- Rising backlog crowds godowns as rail evacuation slows
- Heavy reliance on FCI offtake exposes structural bottlenecks
Punjab is grappling with mounting storage pressure as government warehouses approach capacity ahead of peak rice delivery from the 2025–26 marketing season. The state’s total covered foodgrain storage capacity is estimated at about 182 lakh tonnes, while existing holdings include roughly 144 lakh tonnes of rice and 48 lakh tonnes of wheat, leaving minimal room for fresh arrivals. Procurement of about 110 lakh tonnes of paddy is expected to yield nearly 75 lakh tonnes of rice, tightening space availability further.
At the same time, rail evacuation data show uneven liquidation of stocks. Punjab has dispatched 7.96 million tonnes of rice by rail during the CY25 and CY26 period, reflecting substantial logistical activity. The state recorded 2,770 rakes, equivalent to nearly 131,000 wagons. However, monthly movement has slowed at a critical stage of the milling cycle. January dispatches stood at 0.57 million tonnes in 2026 compared with 0.60 million tonnes a year earlier. The decline widened in February, with volumes falling to 0.38 million tonnes from 0.65 million tonnes year-on-year, indicating that stock clearance is not keeping pace with milling output, as per data maintained by BigMint.

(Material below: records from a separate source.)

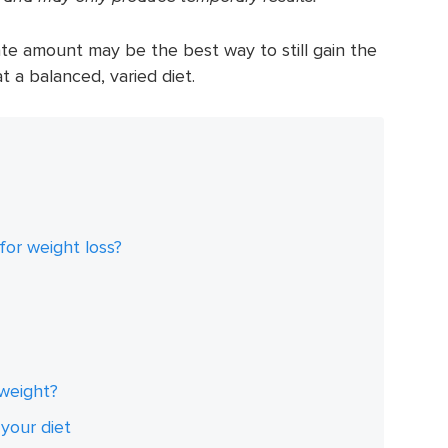
e amount may be the best way to still gain the
at a balanced, varied diet.
for weight loss?
weight?
your diet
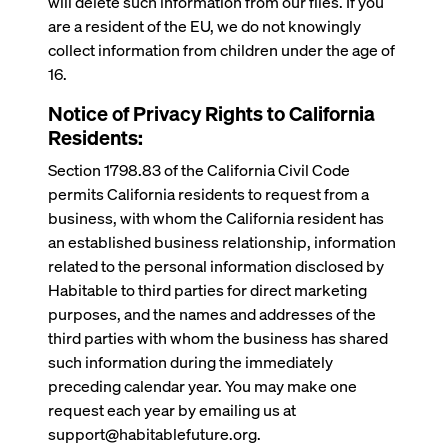
will delete such information from our files. If you
are a resident of the EU, we do not knowingly
collect information from children under the age of
16.
Notice of Privacy Rights to California
Residents:
Section 1798.83 of the California Civil Code
permits California residents to request from a
business, with whom the California resident has
an established business relationship, information
related to the personal information disclosed by
Habitable to third parties for direct marketing
purposes, and the names and addresses of the
third parties with whom the business has shared
such information during the immediately
preceding calendar year. You may make one
request each year by emailing us at
support@habitablefuture.org.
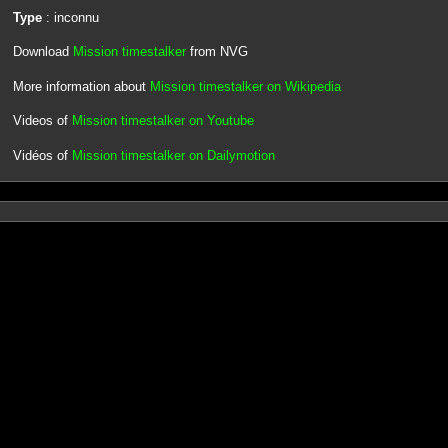
Type
: inconnu
Download
Mission timestalker
from NVG
More information about
Mission timestalker on Wikipedia
Videos of
Mission timestalker on Youtube
Vidéos of
Mission timestalker on Dailymotion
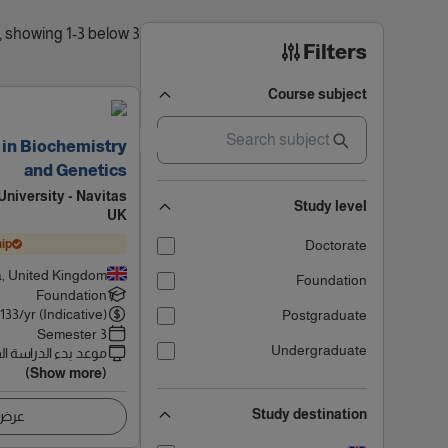
3 results found, showing 1-3 below
Filters
Course subject
 in Biochemistry
and Genetics
niversity - Navitas
Study level
UK
ip
Doctorate
, United Kingdom
Foundation
Foundation
6133
/yr (Indicative)
Postgraduate
3 Semester
Undergraduate
 بدء الدراسة القادم
(Show more)
Study destination
اصيل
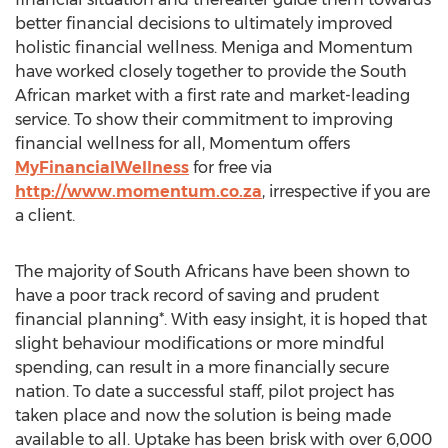
better financial decisions to ultimately improved
holistic financial wellness. Meniga and Momentum
have worked closely together to provide the South
African market with a first rate and market-leading
service. To show their commitment to improving
financial wellness for all, Momentum offers
MyFinancialWellness
for free via
http://www.momentum.co.za
, irrespective if you are
a client.
The majority of South Africans have been shown to
have a poor track record of saving and prudent
financial planning*. With easy insight, it is hoped that
slight behaviour modifications or more mindful
spending, can result in a more financially secure
nation. To date a successful staff, pilot project has
taken place and now the solution is being made
available to all. Uptake has been brisk with over 6,000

Rail movement remains overwhelmingly dependent on the Food Corporation of India, which accounts for nearly the entire 7.95 million tonnes as both consignor and consignee. This concentration underscores the state’s reliance on central pool offtake. Any moderation in FCI lifting directly translates into accumulation at mill yards and procurement centres, intensifying congestion across Punjab’s grain handling network.